Start of Data supplied

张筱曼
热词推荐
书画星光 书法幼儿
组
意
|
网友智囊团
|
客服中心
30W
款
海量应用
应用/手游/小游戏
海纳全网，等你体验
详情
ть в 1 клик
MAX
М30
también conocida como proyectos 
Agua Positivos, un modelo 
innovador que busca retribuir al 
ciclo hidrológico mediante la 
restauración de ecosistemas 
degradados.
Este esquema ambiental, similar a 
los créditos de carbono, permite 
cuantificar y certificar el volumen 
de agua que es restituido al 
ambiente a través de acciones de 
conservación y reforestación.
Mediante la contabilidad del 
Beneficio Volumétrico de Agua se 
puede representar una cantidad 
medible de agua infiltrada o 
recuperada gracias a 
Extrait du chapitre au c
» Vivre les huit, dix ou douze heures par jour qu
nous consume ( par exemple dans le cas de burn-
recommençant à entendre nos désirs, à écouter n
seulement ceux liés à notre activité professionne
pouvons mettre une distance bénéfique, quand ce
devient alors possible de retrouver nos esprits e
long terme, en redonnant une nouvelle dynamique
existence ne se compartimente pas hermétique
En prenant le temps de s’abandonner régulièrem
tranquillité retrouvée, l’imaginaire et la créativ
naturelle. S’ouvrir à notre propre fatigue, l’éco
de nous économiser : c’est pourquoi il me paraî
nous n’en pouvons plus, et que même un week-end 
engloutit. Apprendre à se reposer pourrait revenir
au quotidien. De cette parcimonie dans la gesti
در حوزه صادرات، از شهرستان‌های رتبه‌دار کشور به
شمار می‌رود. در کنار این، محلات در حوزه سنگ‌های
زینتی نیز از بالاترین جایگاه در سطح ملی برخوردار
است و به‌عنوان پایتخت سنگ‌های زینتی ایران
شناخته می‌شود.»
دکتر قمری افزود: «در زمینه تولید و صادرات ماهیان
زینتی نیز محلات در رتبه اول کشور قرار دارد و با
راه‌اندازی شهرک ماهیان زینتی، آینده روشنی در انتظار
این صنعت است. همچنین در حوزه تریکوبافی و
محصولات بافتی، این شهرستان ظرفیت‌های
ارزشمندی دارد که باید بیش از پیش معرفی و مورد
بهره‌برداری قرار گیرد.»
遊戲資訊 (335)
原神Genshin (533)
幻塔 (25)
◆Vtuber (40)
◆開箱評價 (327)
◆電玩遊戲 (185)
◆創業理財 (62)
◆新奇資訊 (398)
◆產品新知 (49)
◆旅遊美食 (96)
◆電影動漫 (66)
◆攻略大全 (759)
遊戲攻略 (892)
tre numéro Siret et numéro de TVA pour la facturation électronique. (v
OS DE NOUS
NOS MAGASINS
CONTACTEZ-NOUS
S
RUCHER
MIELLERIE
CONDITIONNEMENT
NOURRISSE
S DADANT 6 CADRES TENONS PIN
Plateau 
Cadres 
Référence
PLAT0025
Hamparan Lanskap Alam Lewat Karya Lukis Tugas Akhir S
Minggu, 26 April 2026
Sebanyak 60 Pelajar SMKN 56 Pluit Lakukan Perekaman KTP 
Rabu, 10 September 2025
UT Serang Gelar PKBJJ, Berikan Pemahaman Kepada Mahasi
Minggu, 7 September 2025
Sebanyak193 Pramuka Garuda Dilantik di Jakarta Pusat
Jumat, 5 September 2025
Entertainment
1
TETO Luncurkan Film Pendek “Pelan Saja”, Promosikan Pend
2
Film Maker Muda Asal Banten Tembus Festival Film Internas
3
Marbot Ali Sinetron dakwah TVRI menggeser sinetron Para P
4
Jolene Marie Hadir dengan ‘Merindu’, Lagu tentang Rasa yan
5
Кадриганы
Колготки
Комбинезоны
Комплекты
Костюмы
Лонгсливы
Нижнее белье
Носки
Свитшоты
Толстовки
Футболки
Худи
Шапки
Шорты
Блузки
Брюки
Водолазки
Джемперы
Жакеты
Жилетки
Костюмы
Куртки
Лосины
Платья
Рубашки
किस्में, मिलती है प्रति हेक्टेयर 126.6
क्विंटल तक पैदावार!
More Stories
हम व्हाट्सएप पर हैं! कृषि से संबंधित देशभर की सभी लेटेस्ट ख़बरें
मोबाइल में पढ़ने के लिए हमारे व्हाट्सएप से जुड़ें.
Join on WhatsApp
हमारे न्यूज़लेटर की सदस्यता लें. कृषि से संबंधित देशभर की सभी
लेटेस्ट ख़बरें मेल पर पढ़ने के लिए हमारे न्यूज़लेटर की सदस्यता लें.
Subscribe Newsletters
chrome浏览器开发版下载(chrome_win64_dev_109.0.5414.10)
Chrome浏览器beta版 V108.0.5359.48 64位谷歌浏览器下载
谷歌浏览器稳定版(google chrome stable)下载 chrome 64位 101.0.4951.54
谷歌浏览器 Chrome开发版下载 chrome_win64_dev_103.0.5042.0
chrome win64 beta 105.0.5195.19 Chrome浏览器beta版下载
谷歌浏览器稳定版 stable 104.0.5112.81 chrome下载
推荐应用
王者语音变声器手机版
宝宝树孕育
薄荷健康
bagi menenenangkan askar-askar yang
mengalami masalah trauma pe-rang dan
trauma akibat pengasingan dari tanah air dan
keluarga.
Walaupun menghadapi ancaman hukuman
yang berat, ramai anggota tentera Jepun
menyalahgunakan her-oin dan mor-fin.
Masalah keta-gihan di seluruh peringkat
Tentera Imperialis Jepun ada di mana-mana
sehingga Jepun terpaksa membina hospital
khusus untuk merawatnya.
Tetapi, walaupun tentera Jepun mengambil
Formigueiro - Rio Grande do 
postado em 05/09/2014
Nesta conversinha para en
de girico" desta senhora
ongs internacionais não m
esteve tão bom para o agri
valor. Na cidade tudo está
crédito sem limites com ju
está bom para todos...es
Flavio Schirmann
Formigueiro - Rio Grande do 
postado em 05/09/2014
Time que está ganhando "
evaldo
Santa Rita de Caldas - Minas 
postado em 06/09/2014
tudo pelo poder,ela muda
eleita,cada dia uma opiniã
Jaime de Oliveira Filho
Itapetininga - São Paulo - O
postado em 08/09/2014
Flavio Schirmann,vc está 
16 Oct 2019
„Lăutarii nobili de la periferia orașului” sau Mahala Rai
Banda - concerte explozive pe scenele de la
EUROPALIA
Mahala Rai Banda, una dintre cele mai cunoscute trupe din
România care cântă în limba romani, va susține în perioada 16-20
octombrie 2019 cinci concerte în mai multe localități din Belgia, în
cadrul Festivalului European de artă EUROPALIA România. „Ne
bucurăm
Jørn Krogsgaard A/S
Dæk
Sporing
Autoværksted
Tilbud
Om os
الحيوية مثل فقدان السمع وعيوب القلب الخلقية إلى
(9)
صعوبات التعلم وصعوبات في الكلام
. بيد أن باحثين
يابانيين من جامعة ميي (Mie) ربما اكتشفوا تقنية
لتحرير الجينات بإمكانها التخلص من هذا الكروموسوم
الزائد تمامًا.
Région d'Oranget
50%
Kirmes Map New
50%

End of Data supplied

- **Action item**
Reproduce every line of the listing above without altering any character.

- **Output of the exercise**
张筱曼
热词推荐
书画星光 书法幼儿
组
意
|
网友智囊团
|
客服中心
30W
款
海量应用
应用/手游/小游戏
海纳全网，等你体验
详情
ть в 1 клик
MAX
М30
también conocida como proyectos 
Agua Positivos, un modelo 
innovador que busca retribuir al 
ciclo hidrológico mediante la 
restauración de ecosistemas 
degradados.
Este esquema ambiental, similar a 
los créditos de carbono, permite 
cuantificar y certificar el volumen 
de agua que es restituido al 
ambiente a través de acciones de 
conservación y reforestación.
Mediante la contabilidad del 
Beneficio Volumétrico de Agua se 
puede representar una cantidad 
medible de agua infiltrada o 
recuperada gracias a 
Extrait du chapitre au c
» Vivre les huit, dix ou douze heures par jour qu
nous consume ( par exemple dans le cas de burn-
recommençant à entendre nos désirs, à écouter n
seulement ceux liés à notre activité professionne
pouvons mettre une distance bénéfique, quand ce
devient alors possible de retrouver nos esprits e
long terme, en redonnant une nouvelle dynamique
existence ne se compartimente pas hermétique
En prenant le temps de s’abandonner régulièrem
tranquillité retrouvée, l’imaginaire et la créativ
naturelle. S’ouvrir à notre propre fatigue, l’éco
de nous économiser : c’est pourquoi il me paraî
nous n’en pouvons plus, et que même un week-end 
engloutit. Apprendre à se reposer pourrait revenir
au quotidien. De cette parcimonie dans la gesti
در حوزه صادرات، از شهرستان‌های رتبه‌دار کشور به
شمار می‌رود. در کنار این، محلات در حوزه سنگ‌های
زینتی نیز از بالاترین جایگاه در سطح ملی برخوردار
است و به‌عنوان پایتخت سنگ‌های زینتی ایران
شناخته می‌شود.»
دکتر قمری افزود: «در زمینه تولید و صادرات ماهیان
زینتی نیز محلات در رتبه اول کشور قرار دارد و با
راه‌اندازی شهرک ماهیان زینتی، آینده روشنی در انتظار
این صنعت است. همچنین در حوزه تریکوبافی و
محصولات بافتی، این شهرستان ظرفیت‌های
ارزشمندی دارد که باید بیش از پیش معرفی و مورد
بهره‌برداری قرار گیرد.»
遊戲資訊 (335)
原神Genshin (533)
幻塔 (25)
◆Vtuber (40)
◆開箱評價 (327)
◆電玩遊戲 (185)
◆創業理財 (62)
◆新奇資訊 (398)
◆產品新知 (49)
◆旅遊美食 (96)
◆電影動漫 (66)
◆攻略大全 (759)
遊戲攻略 (892)
tre numéro Siret et numéro de TVA pour la facturation électronique. (v
OS DE NOUS
NOS MAGASINS
CONTACTEZ-NOUS
S
RUCHER
MIELLERIE
CONDITIONNEMENT
NOURRISSE
S DADANT 6 CADRES TENONS PIN
Plateau 
Cadres 
Référence
PLAT0025
Hamparan Lanskap Alam Lewat Karya Lukis Tugas Akhir S
Minggu, 26 April 2026
Sebanyak 60 Pelajar SMKN 56 Pluit Lakukan Perekaman KTP 
Rabu, 10 September 2025
UT Serang Gelar PKBJJ, Berikan Pemahaman Kepada Mahasi
Minggu, 7 September 2025
Sebanyak193 Pramuka Garuda Dilantik di Jakarta Pusat
Jumat, 5 September 2025
Entertainment
1
TETO Luncurkan Film Pendek “Pelan Saja”, Promosikan Pend
2
Film Maker Muda Asal Banten Tembus Festival Film Internas
3
Marbot Ali Sinetron dakwah TVRI menggeser sinetron Para P
4
Jolene Marie Hadir dengan ‘Merindu’, Lagu tentang Rasa yan
5
Кадриганы
Колготки
Комбинезоны
Комплекты
Костюмы
Лонгсливы
Нижнее белье
Носки
Свитшоты
Толстовки
Футболки
Худи
Шапки
Шорты
Блузки
Брюки
Водолазки
Джемперы
Жакеты
Жилетки
Костюмы
Куртки
Лосины
Платья
Рубашки
किस्में, मिलती है प्रति हेक्टेयर 126.6
क्विंटल तक पैदावार!
More Stories
हम व्हाट्सएप पर हैं! कृषि से संबंधित देशभर की सभी लेटेस्ट ख़बरें
मोबाइल में पढ़ने के लिए हमारे व्हाट्सएप से जुड़ें.
Join on WhatsApp
हमारे न्यूज़लेटर की सदस्यता लें. कृषि से संबंधित देशभर की सभी
लेटेस्ट ख़बरें मेल पर पढ़ने के लिए हमारे न्यूज़लेटर की सदस्यता लें.
Subscribe Newsletters
chrome浏览器开发版下载(chrome_win64_dev_109.0.5414.10)
Chrome浏览器beta版 V108.0.5359.48 64位谷歌浏览器下载
谷歌浏览器稳定版(google chrome stable)下载 chrome 64位 101.0.4951.54
谷歌浏览器 Chrome开发版下载 chrome_win64_dev_103.0.5042.0
chrome win64 beta 105.0.5195.19 Chrome浏览器beta版下载
谷歌浏览器稳定版 stable 104.0.5112.81 chrome下载
推荐应用
王者语音变声器手机版
宝宝树孕育
薄荷健康
bagi menenenangkan askar-askar yang
mengalami masalah trauma pe-rang dan
trauma akibat pengasingan dari tanah air dan
keluarga.
Walaupun menghadapi ancaman hukuman
yang berat, ramai anggota tentera Jepun
menyalahgunakan her-oin dan mor-fin.
Masalah keta-gihan di seluruh peringkat
Tentera Imperialis Jepun ada di mana-mana
sehingga Jepun terpaksa membina hospital
khusus untuk merawatnya.
Tetapi, walaupun tentera Jepun mengambil
Formigueiro - Rio Grande do 
postado em 05/09/2014
Nesta conversinha para en
de girico" desta senhora
ongs internacionais não m
esteve tão bom para o agri
valor. Na cidade tudo está
crédito sem limites com ju
está bom para todos...es
Flavio Schirmann
Formigueiro - Rio Grande do 
postado em 05/09/2014
Time que está ganhando "
evaldo
Santa Rita de Caldas - Minas 
postado em 06/09/2014
tudo pelo poder,ela muda
eleita,cada dia uma opiniã
Jaime de Oliveira Filho
Itapetininga - São Paulo - O
postado em 08/09/2014
Flavio Schirmann,vc está 
16 Oct 2019
„Lăutarii nobili de la periferia orașului” sau Mahala Rai
Banda - concerte explozive pe scenele de la
EUROPALIA
Mahala Rai Banda, una dintre cele mai cunoscute trupe din
România care cântă în limba romani, va susține în perioada 16-20
octombrie 2019 cinci concerte în mai multe localități din Belgia, în
cadrul Festivalului European de artă EUROPALIA România. „Ne
bucurăm
Jørn Krogsgaard A/S
Dæk
Sporing
Autoværksted
Tilbud
Om os
الحيوية مثل فقدان السمع وعيوب القلب الخلقية إلى
(9)
صعوبات التعلم وصعوبات في الكلام
. بيد أن باحثين
يابانيين من جامعة ميي (Mie) ربما اكتشفوا تقنية
لتحرير الجينات بإمكانها التخلص من هذا الكروموسوم
الزائد تمامًا.
Région d'Oranget
50%
Kirmes Map New
50%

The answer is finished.